→ STUDY TEXT:
·····

The Manchester Guardian reported the death of Billie Manders on October 31st, 1950:

“Manders – On October 28 suddenly in hospital WILLIAM HENRY (Billie) MANDERS of “Pimperne”, East Parade, Rhyl, the devoted husband of Gladys and “Guvnor” of the “Quaintesques” at the Pier Amphitheatre, Rhyl.”  His funeral was held in St. Thomas’ Church, where 1,500 people gathered.  He is buried in Rhyl Town (Maes Hyfryd) Cemetery.

The end for The Quaintesques did not come until after the 1964 season, when Mrs Gladys Manders retired.EPSON MFP image

Billy Manders and The Quaintesques were regularly on the radio, see listings in the Radio Times here:

Thanks to Lynne Maxwell who has sent in two wonderful photographs of Willie Manders, as he was known in his early days.  He changed his name from Willie to Billie at the suggestion of his father-in-law, Mr. Will Catlin.






Filed under Entertainment, People, Tourism

7 responses to “Billie Manders and the Quaintesques.

  1. ola66

    Great piece thank you……..special thanks for the Boyles Fish Shop advert, I am sending a print to my Mum Brenda Finnigan nee Boyle……..the last Boyle to work in that shop. Her grandfather the T.J. Boyle was a founding member of the ‘Jolly Boys’ a black and white minstral troupe who performed in the original open air amphitheatre. As a boy I remember the back of the shop having every instrument you could think of hanging around from banjo’s to clacking bones.
    At that time (pre first world war) T J Boyle had six shops between Rhyl and Prestatyn. How he found time for the ‘Jolly Boys’ and the Rhyl baseball team Lord knows!
    Peter Finnigan

  2. Sandra Williams

    Loved this piece, brought back happy memories. My Dad Steve Roose was Stage Manager at the Amphitheatre in the 50s and knew the Mr & Mrs Manders well. As a treat, in the school holidays my Mum would take me and my 2 brothers to meet Dad after work and we would buy fish & chips and walk along the East Parade looking at all the lights on our way home. Happy days.

·····

→ DATA LISTING:

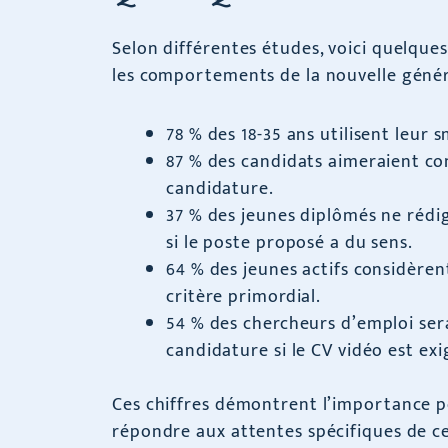
Selon différentes études, voici quelques 
les comportements de la nouvelle génér
78 % des 18-35 ans utilisent leur
87 % des candidats aimeraient con
candidature.
37 % des jeunes diplômés ne rédi
si le poste proposé a du sens.
64 % des jeunes actifs considèrent
critère primordial.
54 % des chercheurs d’emploi ser
candidature si le CV vidéo est ex
Ces chiffres démontrent l’importance p
répondre aux attentes spécifiques de c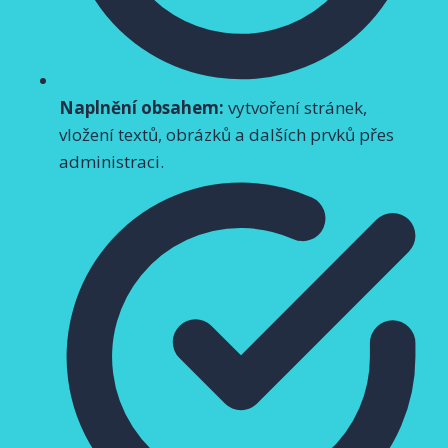
Naplnění obsahem:
vytvoření stránek,
vložení textů, obrázků a dalších prvků přes
administraci.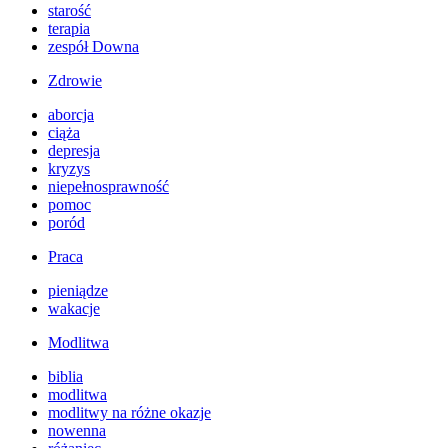
starość
terapia
zespół Downa
Zdrowie
aborcja
ciąża
depresja
kryzys
niepełnosprawność
pomoc
poród
Praca
pieniądze
wakacje
Modlitwa
biblia
modlitwa
modlitwy na różne okazje
nowenna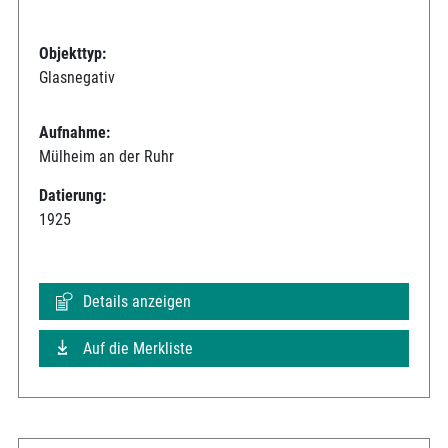
Objekttyp:
Glasnegativ
Aufnahme:
Mülheim an der Ruhr
Datierung:
1925
Details anzeigen
Auf die Merkliste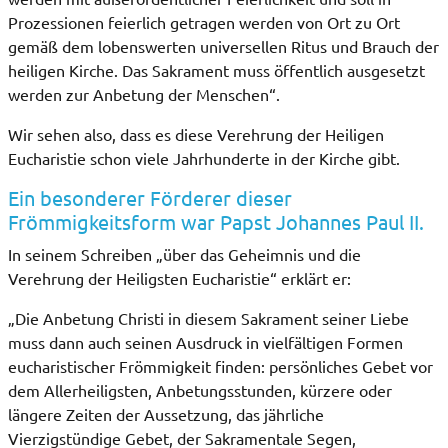
Prozessionen feierlich getragen werden von Ort zu Ort
gemäß dem lobenswerten universellen Ritus und Brauch der
heiligen Kirche. Das Sakrament muss öffentlich ausgesetzt
werden zur Anbetung der Menschen“.
Wir sehen also, dass es diese Verehrung der Heiligen
Eucharistie schon viele Jahrhunderte in der Kirche gibt.
Ein besonderer Förderer dieser
Frömmigkeitsform war Papst Johannes Paul II.
In seinem Schreiben „über das Geheimnis und die
Verehrung der Heiligsten Eucharistie“ erklärt er:
„Die Anbetung Christi in diesem Sakrament seiner Liebe
muss dann auch seinen Ausdruck in vielfältigen Formen
eucharistischer Frömmigkeit finden: persönliches Gebet vor
dem Allerheiligsten, Anbetungsstunden, kürzere oder
längere Zeiten der Aussetzung, das jährliche
Vierzigstündige Gebet, der Sakramentale Segen,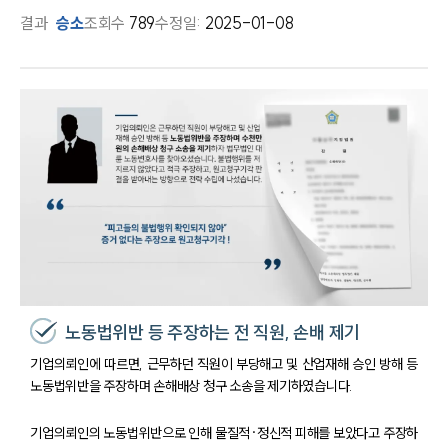
결과
승소
조회수
789
수정일:
2025-01-08
노동법위반 등 주장하는 전 직원, 손배 제기
기업의뢰인에 따르면, 근무하던 직원이 부당해고 및 산업재해 승인 방해 등
노동법위반을 주장하며 손해배상 청구 소송을 제기하였습니다.
기업의뢰인의 노동법위반으로 인해 물질적·정신적 피해를 보았다고 주장하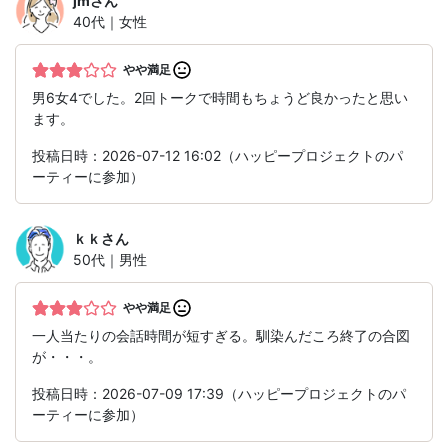
jm
さん
40代｜女性
やや満足
男6女4でした。2回トークで時間もちょうど良かったと思い
ます。
投稿日時：2026-07-12 16:02（ハッピープロジェクトのパ
ーティーに参加）
ｋｋ
さん
50代｜男性
やや満足
一人当たりの会話時間が短すぎる。馴染んだころ終了の合図
が・・・。
投稿日時：2026-07-09 17:39（ハッピープロジェクトのパ
ーティーに参加）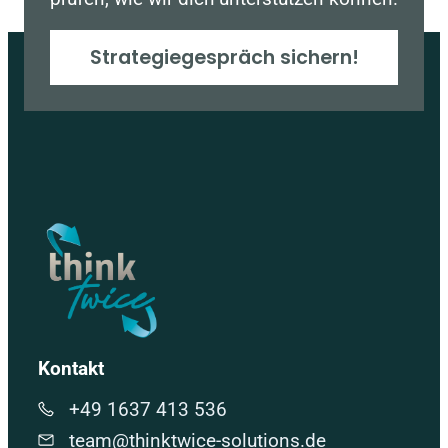
Strategiegespräch sichern!
Kontakt
+49 1637 413 536
team@thinktwice-solutions.de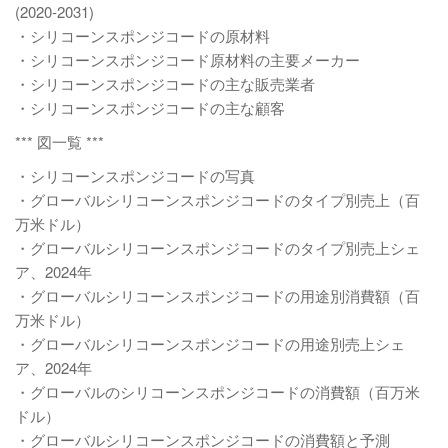
(2020-2031)
・シリコーンスポンジコードの原材料
・シリコーンスポンジコード原材料の主要メーカー
・シリコーンスポンジコードの主な販売業者
・シリコーンスポンジコードの主な顧客
*** 図一覧 ***
・シリコーンスポンジコードの写真
・グローバルシリコーンスポンジコードのタイプ別売上（百
万米ドル）
・グローバルシリコーンスポンジコードのタイプ別売上シェ
ア、2024年
・グローバルシリコーンスポンジコードの用途別消費額（百
万米ドル）
・グローバルシリコーンスポンジコードの用途別売上シェ
ア、2024年
・グローバルのシリコーンスポンジコードの消費額（百万米
ドル）
・グローバルシリコーンスポンジコードの消費額と予測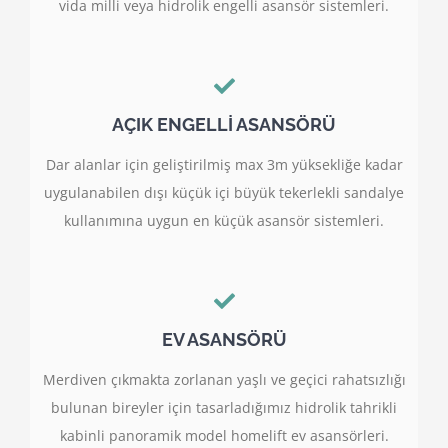
vida milli veya hidrolik engelli asansör sistemleri.
AÇIK ENGELLİ ASANSÖRÜ
Dar alanlar için geliştirilmiş max 3m yüksekliğe kadar
uygulanabilen dışı küçük içi büyük tekerlekli sandalye
kullanımına uygun en küçük asansör sistemleri.
EV ASANSÖRÜ
Merdiven çıkmakta zorlanan yaşlı ve geçici rahatsızlığı
bulunan bireyler için tasarladığımız hidrolik tahrikli
kabinli panoramik model homelift ev asansörleri.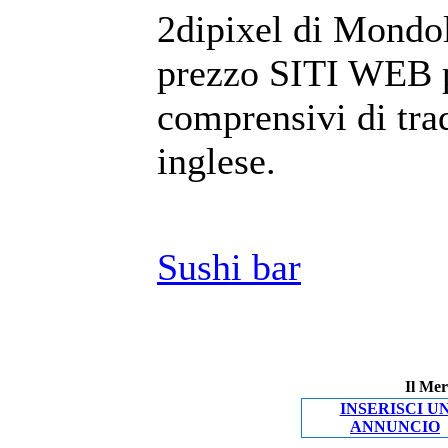
2dipixel di Mondol
prezzo SITI WEB pe
comprensivi di tra
inglese.
Sushi bar
Il Mer
INSERISCI U
ANNUNCIO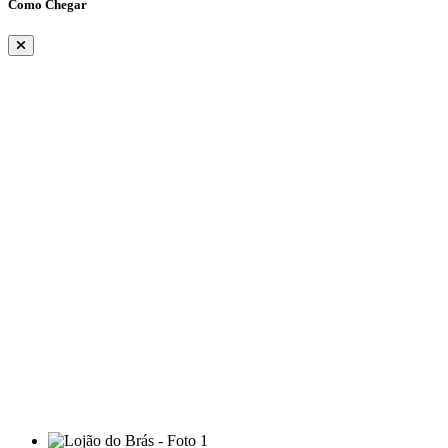
Como Chegar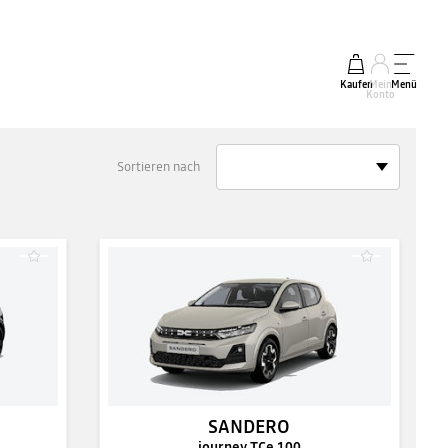
Kaufen
Mein
Menü
Konto
Sortieren nach
SANDERO
journey TCe 100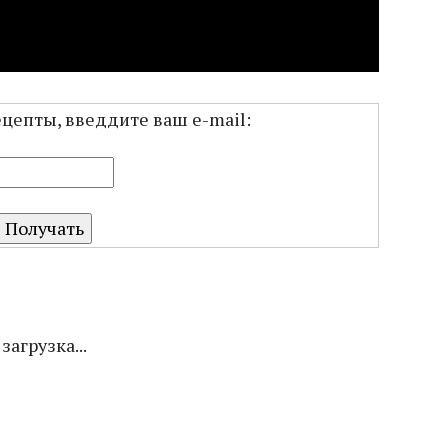
ецепты, введдите ваш e-mail:
загрузка...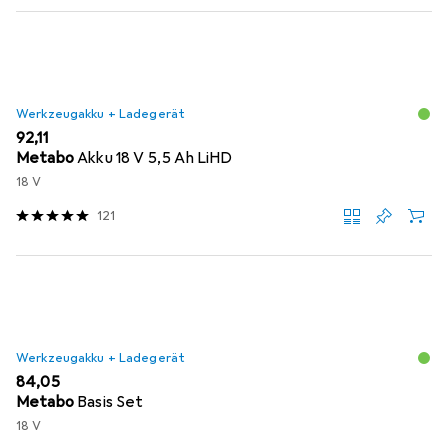
Werkzeugakku + Ladegerät
EUR
92,11
Metabo
Akku 18 V 5,5 Ah LiHD
18 V
121
Werkzeugakku + Ladegerät
EUR
84,05
Metabo
Basis Set
18 V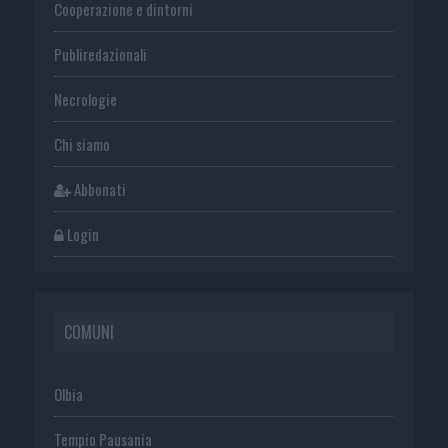
Cooperazione e dintorni
Publiredazionali
Necrologie
Chi siamo
Abbonati
Login
COMUNI
Olbia
Tempio Pausania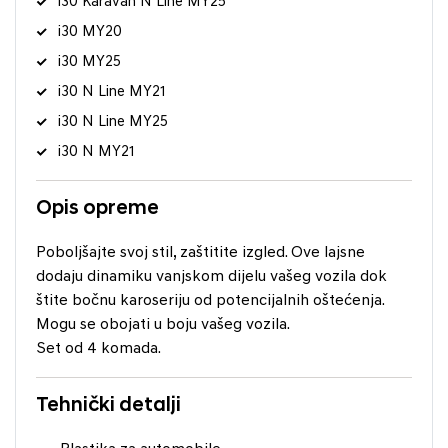
i30 Karavan N Line MY25
i30 MY20
i30 MY25
i30 N Line MY21
i30 N Line MY25
i30 N MY21
Opis opreme
Poboljšajte svoj stil, zaštitite izgled. Ove lajsne
dodaju dinamiku vanjskom dijelu vašeg vozila dok
štite bočnu karoseriju od potencijalnih oštećenja.
Mogu se obojati u boju vašeg vozila.
Set od 4 komada.
Tehnički detalji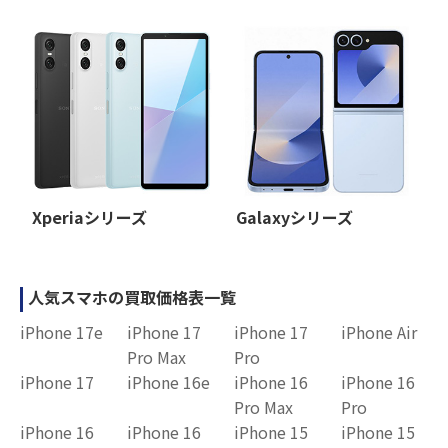
Xperiaシリーズ
Galaxyシリーズ
人気スマホの買取価格表一覧
iPhone 17e
iPhone 17
iPhone 17
iPhone Air
Pro Max
Pro
iPhone 17
iPhone 16e
iPhone 16
iPhone 16
Pro Max
Pro
iPhone 16
iPhone 16
iPhone 15
iPhone 15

·····

→ COMPLETE THE FOLLOWING:
- 1) List the categories that the Billie Manders page is filed under.
- 2) According to the Billie Manders page, who suggested that Manders change his name from Willie to Billie?
- 3) Continue the Billie Manders page from its last sentence.

→ RESULTS FOR EACH TASK:
- 1) Entertainment, People, Tourism

- 2) His father-in-law, Mr. Will Catlin.

- 3)
  3. This is fascinating, thank you so much. Billie Manders was my great great uncle and we never knew much about him. He sounds very interesting. Do you know if he has any surviving relatives?

  4. This is fascinating, thank you so much. Billie Manders was my great great uncle but we never knew much about him. He sounds so interesting! Do you happen to know if he has any surviving relatives in the area?

  5. Deirdre O'Neill

    I have a page in my mother’s autograph book with The Quaintesques autographs dated 1922 Bridlington. How can I upload it?

    • Hello Deirdre, where would you like to upload it to? I would either scan it and attach it to an e-mail or perhaps, even easier, take a photo of it with a mobile phone and forward the photograph.

  6. Lorraine Smedley

    It was wonderful to discover this site. The photo of the Quaintesques for 1941 hangs on my wall at home. It was my father’s first professional job as a 16 year old. and he is in the extreme right hand side of the photo He would probably have the stage name “Hal Freed” at the time, or possibly “Derek Don.” He was called up during the war, went to India, was injured and then served in ENSA, I remember him being on tour when I was a child and I remember being backstage at many performances. He left the theatrre in the early 1950’s and went to Sheffield University. He died in 1962, aged 37. Thank you for the memories!